Warum? "Wir waren im Windkanal und haben festgestellt, dass wir mit unserer Simulation ziemlich gut hinkommen", begründet Baumgärtel die Arbeitsweise. "Auf der anderen Seite müsste man dann mit jedem Fahrer in den Windkanal, weil es dann schon sehr speziell wird. Ich glaube, da würde man ein Problem bekommen und sich verlaufen. Wir sind sehr kosteneffizient. Die Software kostet sehr viel Geld im Jahr, aber Windkanalstunden würden extra kosten."


Fotos: Moto2 in Mugello


Die Kombination aus Chassis, Team und Fahrer macht in der Moto2-Klasse den Unterschied aus. Seit 2010 wird mit Einheitsmotoren von Honda gefahren. KTM hat sich mehrmals dafür stark gemacht, dieses Monopol zu brechen. Die Einheitsmotoren werden aber auch über 2015 hinaus in der Moto2 bleiben. "Die Marke wurde aber noch nicht genannt", hält Baumgärtel fest.
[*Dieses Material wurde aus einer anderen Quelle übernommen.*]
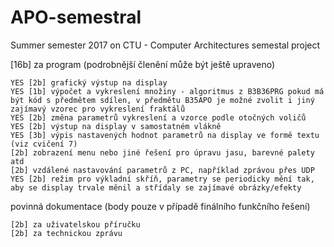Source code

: # APO-semestral
Summer semester 2017 on CTU - Computer Architectures semestal project

[16b] za program (podrobnější členění může být ještě upraveno)

    YES [2b] grafický výstup na display
    YES [1b] výpočet a vykreslení množiny - algoritmus z B3B36PRG pokud má být kód s předmětem sdílen, v předmětu B35APO je možné zvolit i jiný zajímavý vzorec pro vykreslení fraktálů
    YES [2b] změna parametrů vykreslení a vzorce podle otočných voličů
    YES [2b] výstup na display v samostatném vlákně
    YES [3b] výpis nastavených hodnot parametrů na display ve formě textu (viz cvičení 7)
    [2b] zobrazení menu nebo jiné řešení pro úpravu jasu, barevné palety atd
    [2b] vzdálené nastavování parametrů z PC, například zprávou přes UDP
    YES [2b] režim pro výkladní skříň, parametry se periodicky mění tak, aby se display trvale měnil a střídaly se zajímavé obrázky/efekty
povinná dokumentace (body pouze v případě finálního funkčního řešení)

    [2b] za uživatelskou příručku
    [2b] za technickou zprávu
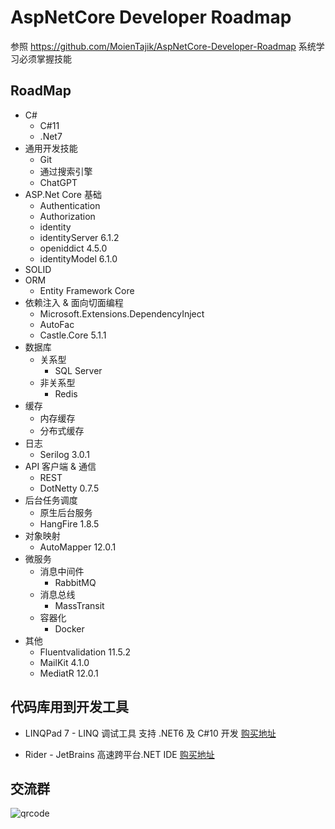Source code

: # AspNetCore Developer Roadmap

参照 https://github.com/MoienTajik/AspNetCore-Developer-Roadmap 系统学习必须掌握技能

## RoadMap

- C#
  - C#11
  - .Net7
- 通用开发技能
  - Git
  - 通过搜索引擎
  - ChatGPT
- ASP.Net Core 基础
  - Authentication
  - Authorization
  - identity
  - identityServer 6.1.2
  - openiddict 4.5.0
  - identityModel 6.1.0
- SOLID
- ORM
  - Entity Framework Core
- 依赖注入 & 面向切面编程
  - Microsoft.Extensions.DependencyInject
  - AutoFac
  - Castle.Core 5.1.1
- 数据库
  - 关系型
    - SQL Server
  - 非关系型
    -  Redis
- 缓存
  - 内存缓存
  - 分布式缓存
- 日志
  - Serilog 3.0.1
- API 客户端 & 通信
    - REST
   - DotNetty 0.7.5
- 后台任务调度
  - 原生后台服务
  - HangFire 1.8.5
- 对象映射
  - AutoMapper 12.0.1
- 微服务
   - 消息中间件
     - RabbitMQ
   - 消息总线
     - MassTransit
   - 容器化
     - Docker
- 其他
    - Fluentvalidation 11.5.2
    - MailKit 4.1.0
    - MediatR 12.0.1

## 代码库用到开发工具
- LINQPad 7 - LINQ 调试工具  支持 .NET6 及 C#10 开发
[购买地址](https://store.lizhi.io/site/products/id/584?cid=wj2xml1d)

- Rider -  JetBrains 高速跨平台.NET IDE
[购买地址](https://store.lizhi.io/site/products/id/425?cid=wj2xml1d)

## 交流群
![qrcode](https://assets-1302088688.cos.ap-nanjing.myqcloud.com/image/qrcode/aspnetcore.jpg)
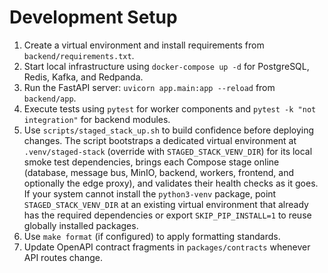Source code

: # Development Setup

1. Create a virtual environment and install requirements from `backend/requirements.txt`.
2. Start local infrastructure using `docker-compose up -d` for PostgreSQL, Redis, Kafka, and Redpanda.
3. Run the FastAPI server: `uvicorn app.main:app --reload` from `backend/app`.
4. Execute tests using `pytest` for worker components and `pytest -k "not integration"` for backend modules.
5. Use `scripts/staged_stack_up.sh` to build confidence before deploying changes. The script bootstraps a dedicated virtual environment at `.venv/staged-stack` (override with `STAGED_STACK_VENV_DIR`) for its local smoke test dependencies, brings each Compose stage online (database, message bus, MinIO, backend, workers, frontend, and optionally the edge proxy), and validates their health checks as it goes. If your system cannot install the `python3-venv` package, point `STAGED_STACK_VENV_DIR` at an existing virtual environment that already has the required dependencies or export `SKIP_PIP_INSTALL=1` to reuse globally installed packages.
6. Use `make format` (if configured) to apply formatting standards.
7. Update OpenAPI contract fragments in `packages/contracts` whenever API routes change.
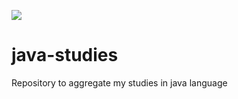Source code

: ![](https://www.vectorlogo.zone/logos/java/java-ar21.svg) 

# java-studies

Repository to aggregate my studies in java language
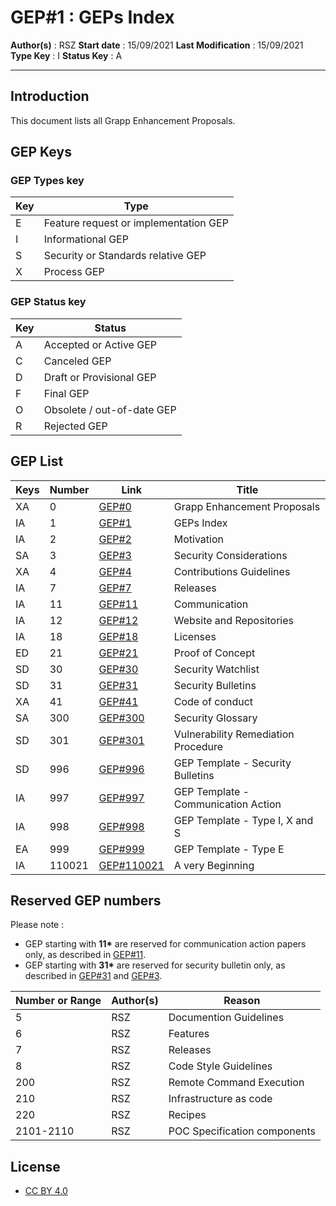# GEP#1 : GEPs Index

__Author(s)__ : RSZ
__Start date__ : 15/09/2021
__Last Modification__ : 15/09/2021
__Type Key__ : I
__Status Key__ : A

----------------------

## Introduction

This document lists all Grapp Enhancement Proposals.

## GEP Keys

### GEP Types key

| Key | Type |
|-|-|
| E | Feature request or implementation GEP |
| I | Informational GEP |
| S | Security or Standards relative GEP |
| X | Process GEP |

### GEP Status key

| Key | Status |
|-|-|
| A | Accepted or Active GEP |
| C | Canceled GEP |
| D | Draft or Provisional GEP |
| F | Final GEP |
| O | Obsolete / out-of-date GEP |
| R | Rejected GEP |

## GEP List

| Keys | Number | Link | Title |
|-|-|-|-|
| XA | 0 |  [GEP#0](./gep-0.md) | Grapp Enhancement Proposals |
| IA | 1 |  [GEP#1](./gep-1.md) | GEPs Index |
| IA | 2 |  [GEP#2](./gep-2.md) | Motivation |
| SA | 3 |  [GEP#3](./gep-3.md) | Security Considerations |
| XA | 4 |  [GEP#4](./gep-4.md) | Contributions Guidelines |
| IA | 7 |  [GEP#7](./gep-7.md) | Releases |
| IA | 11 |  [GEP#11](./gep-11.md) | Communication |
| IA | 12 |  [GEP#12](./gep-12.md) | Website and Repositories |
| IA | 18 |  [GEP#18](./gep-18.md) | Licenses |
| ED | 21 |  [GEP#21](./gep-21.md) | Proof of Concept |
| SD | 30 |  [GEP#30](./gep-30.md) | Security Watchlist |
| SD | 31 |  [GEP#31](./gep-31.md) | Security Bulletins |
| XA | 41 |  [GEP#41](./gep-41.md) | Code of conduct |
| SA | 300 |  [GEP#300](./gep-300.md) | Security Glossary |
| SD | 301 |  [GEP#301](./gep-301.md) | Vulnerability Remediation Procedure |
| SD | 996 |  [GEP#996](./gep-996.md) | GEP Template - Security Bulletins |
| IA | 997 |  [GEP#997](./gep-997.md) | GEP Template - Communication Action |
| IA | 998 |  [GEP#998](./gep-998.md) | GEP Template - Type I, X and S |
| EA | 999 |  [GEP#999](./gep-999.md) | GEP Template - Type E |
| IA | 110021 |  [GEP#110021](./gep-110021.md) | A very Beginning |


## Reserved GEP numbers

Please note :
- GEP starting with __11*__ are reserved for communication action papers only, as described in [GEP#11](./gep-11.md).
- GEP starting with __31*__ are reserved for security bulletin only, as described in [GEP#31](./gep-31.md) and [GEP#3](./gep-3.md).

| Number or Range | Author(s) | Reason |
|-|-|-|
| 5 | RSZ | Documention Guidelines |
| 6 | RSZ | Features |
| 7 | RSZ | Releases |
| 8 | RSZ | Code Style Guidelines |
| 200 | RSZ | Remote Command Execution |
| 210 | RSZ | Infrastructure as code |
| 220 | RSZ | Recipes |
| 2101-2110 | RSZ | POC Specification components |

## License

- [CC BY 4.0](https://creativecommons.org/licenses/by/4.0/)
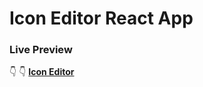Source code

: # Icon Editor React App

### Live Preview
 👇 👇
 **<a href="https://icon-editor-pink.vercel.app/">Icon Editor</a>**
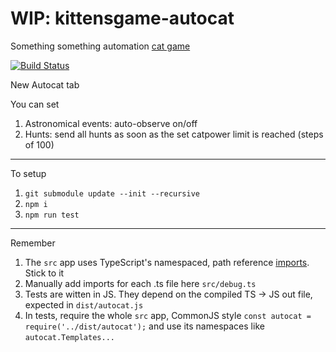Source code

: # WIP: kittensgame-autocat
Something something automation [cat game](https://kittensgame.com/web/)

[![Build Status](https://travis-ci.com/micheledurante/kittensgame-autocat.svg?branch=main)](https://travis-ci.com/micheledurante/kittensgame-autocat)

New Autocat tab

You can set
1. Astronomical events: auto-observe on/off
1. Hunts: send all hunts as soon as the set catpower limit is reached (steps of 100)

---

To setup
1. `git submodule update --init --recursive`
1. `npm i`
1. `npm run test`

---

Remember
1. The `src` app uses TypeScript's namespaced, path reference [imports](https://www.typescriptlang.org/docs/handbook/namespaces.html#splitting-across-files). Stick to it
1. Manually add imports for each .ts file here `src/debug.ts`
1. Tests are witten in JS. They depend on the compiled TS -> JS out file, expected in `dist/autocat.js`
1. In tests, require the whole `src` app, CommonJS style `const autocat = require('../dist/autocat');` and use its namespaces like `autocat.Templates...`
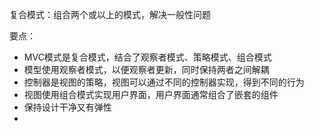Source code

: 复合模式：组合两个或以上的模式，解决一般性问题

要点：
- MVC模式是复合模式，结合了观察者模式、策略模式、组合模式
- 模型使用观察者模式，以便观察者更新，同时保持两者之间解耦
- 控制器是视图的策略，视图可以通过不同的控制器实现，得到不同的行为
- 视图使用组合模式实现用户界面，用户界面通常组合了嵌套的组件
- 保持设计干净又有弹性
- 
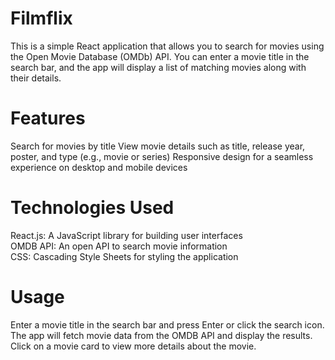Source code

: # Filmflix
This is a simple React application that allows you to search for movies using the Open Movie Database (OMDb) API. You can enter a movie title in the search bar, and the app will display a list of matching movies along with their details.
# Features
Search for movies by title
View movie details such as title, release year, poster, and type (e.g., movie or series)
Responsive design for a seamless experience on desktop and mobile devices
# Technologies Used
React.js: A JavaScript library for building user interfaces 
<br>
OMDB API: An open API to search movie information
<br>
CSS: Cascading Style Sheets for styling the application
# Usage
Enter a movie title in the search bar and press Enter or click the search icon.
The app will fetch movie data from the OMDB API and display the results.
Click on a movie card to view more details about the movie.
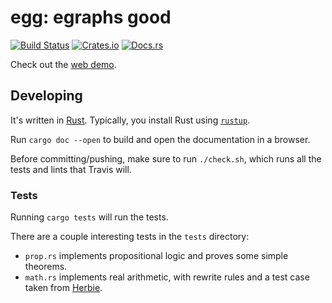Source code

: # egg: egraphs good

[![Build Status](https://travis-ci.com/mwillsey/egg.svg?branch=master)](https://travis-ci.com/mwillsey/egg)
[![Crates.io](https://img.shields.io/crates/v/egg.svg)](https://crates.io/crates/egg)
[![Docs.rs](https://docs.rs/egg/badge.svg)](https://docs.rs/egg/)

Check out the [web demo](https://mwillsey.com/stuff/egg).

## Developing

It's written in [Rust](https://www.rust-lang.org/).
Typically, you install Rust using [`rustup`](https://www.rust-lang.org/tools/install).

Run `cargo doc --open` to build and open the documentation in a browser.

Before committing/pushing, make sure to run `./check.sh`, which runs
all the tests and lints that Travis will.

### Tests

Running `cargo tests` will run the tests.

There are a couple interesting tests in the `tests` directory:

- `prop.rs` implements propositional logic and proves some simple
  theorems.
- `math.rs` implements real arithmetic, with rewrite rules and a test
  case taken from [Herbie](https://github.com/uwplse/herbie).
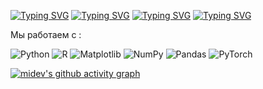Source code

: [![Typing SVG](https://readme-typing-svg.herokuapp.com?font=Fira+Code&pause=1000&color=5147F7&width=735&height=100&lines=%D0%9F%D1%80%D0%B8%D0%B2%D0%B5%D1%82+%2C+Hello+%2C+Bonjour%2C+Hola+%2C+%E5%97%A8%E3%80%82)](https://git.io/typing-svg)
[![Typing SVG](https://readme-typing-svg.herokuapp.com?font=Fira+Code&pause=2000&color=5147F7&repeat=true&width=735&height=100&lines=midev.ai+is+a+neural+network+made+by+MEN+IN+DEV)](https://git.io/typing-svg)
[![Typing SVG](https://readme-typing-svg.demolab.com?font=Fira+Code&pause=3000&color=5147F7&width=641&lines=machine+learning+and+data+science+for+companies+)](https://git.io/typing-svg)
[![Typing SVG](https://readme-typing-svg.demolab.com?font=Fira+Code&pause=4000&color=5147F7&multiline=true&width=741&height=100&lines=big+data+%26+analytics+%2C+creating+mobile+apps+and+design)](https://git.io/typing-svg)


Мы работаем с :

![Python](https://img.shields.io/badge/python-3670A0?style=for-the-badge&logo=python&logoColor=ffdd54)
![R](https://img.shields.io/badge/r-%23276DC3.svg?style=for-the-badge&logo=r&logoColor=white)
![Matplotlib](https://img.shields.io/badge/Matplotlib-%23ffffff.svg?style=for-the-badge&logo=Matplotlib&logoColor=black)
![NumPy](https://img.shields.io/badge/numpy-%23013243.svg?style=for-the-badge&logo=numpy&logoColor=white)
![Pandas](https://img.shields.io/badge/pandas-%23150458.svg?style=for-the-badge&logo=pandas&logoColor=white)
![PyTorch](https://img.shields.io/badge/PyTorch-%23EE4C2C.svg?style=for-the-badge&logo=PyTorch&logoColor=white)

[![midev's github activity graph](https://github-readme-activity-graph.cyclic.app/graph?username=midevAI&theme=material-palenight)](https://github.com/ashutosh00710/github-readme-activity-graph)
<!--
**midevAI/midevAI** is a ✨ _special_ ✨ repository because its `README.md` (this file) appears on your GitHub profile.

Here are some ideas to get you started:

- 🔭 I’m currently working on ...
- 🌱 I’m currently learning ...
- 👯 I’m looking to collaborate on ...
- 🤔 I’m looking for help with ...
- 💬 Ask me about ...
- 📫 How to reach me: ...
- 😄 Pronouns: ...
- ⚡ Fun fact: ...
-->
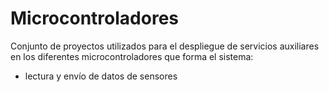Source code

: # Microcontroladores

Conjunto de proyectos utilizados para el despliegue de servicios auxiliares en los diferentes microcontroladores que forma el sistema:

- lectura y envío de datos de sensores
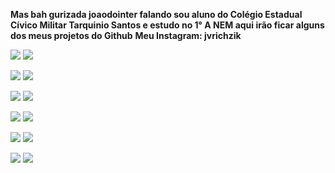 **Mas bah gurizada joaodointer falando sou aluno do Colégio Estadual Cívico Militar Tarquinio Santos e estudo no 1° A NEM aqui irão ficar alguns dos meus projetos do Github**
**Meu Instagram: jvrichzik**




![](https://media.tenor.com/QqHSohXgGoAAAAAM/inter-internacional.gif)                                      ![](https://media.tenor.com/TOmLiOKwTYAAAAAM/andres-dalessandro-drible.gif)






![](https://media.tenor.com/b6qBHeOZXIAAAAAM/inter-colorado.gif)                                           ![](https://media.tenor.com/uuQH2XLLo80AAAAC/andres-dalessandro.gif)







![](https://media.tenor.com/frEMTfoOh30AAAAM/inter-porto-alegre.gif)                                          ![](https://media.tenor.com/f6rfgEJWRCcAAAAM/internacional-club-wc.gif)





![](https://media.tenor.com/vOfa1XxhXsgAAAAM/internacional.gif)                                               ![](https://media.tenor.com/VN3jhzLWEWgAAAAM/cheering-sport-club-internacional.gif)




![](https://media.tenor.com/cutrJaMWjVMAAAAM/sport-club-internacional-soccer.gif)                              ![](https://media.tenor.com/9v89C1z51O8AAAAM/beira-rio.gif)




![](https://media.tenor.com/T4HlfLswF40AAAAM/andres-dalessandro.gif)                                            ![](https://media.tenor.com/Q5CfQ3279bQAAAAM/galhardo-e-heitor.gif)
Aus Sicht des Chassisherstellers ist der Motor unerheblich.

"Ich glaube, es liegt in dieser Klasse nicht mehr daran, welcher Motor drinnensteckt und ob er fünf PS mehr hat. Alle Teams sind zufrieden. Man sieht, das Fahrer mit Teams den Unterschied ausmachen. Das zeigt, wer wertvoll ist und Potenzial für die nächsthöhere Klasse hat", unterstreicht Baumgärtel die Bedeutung der Moto2. "Es ist nicht zielführend, da noch einen Motorenkampf auszulösen." Einen Wettbewerb der Hersteller gibt es dagegen in der Moto3-Klasse.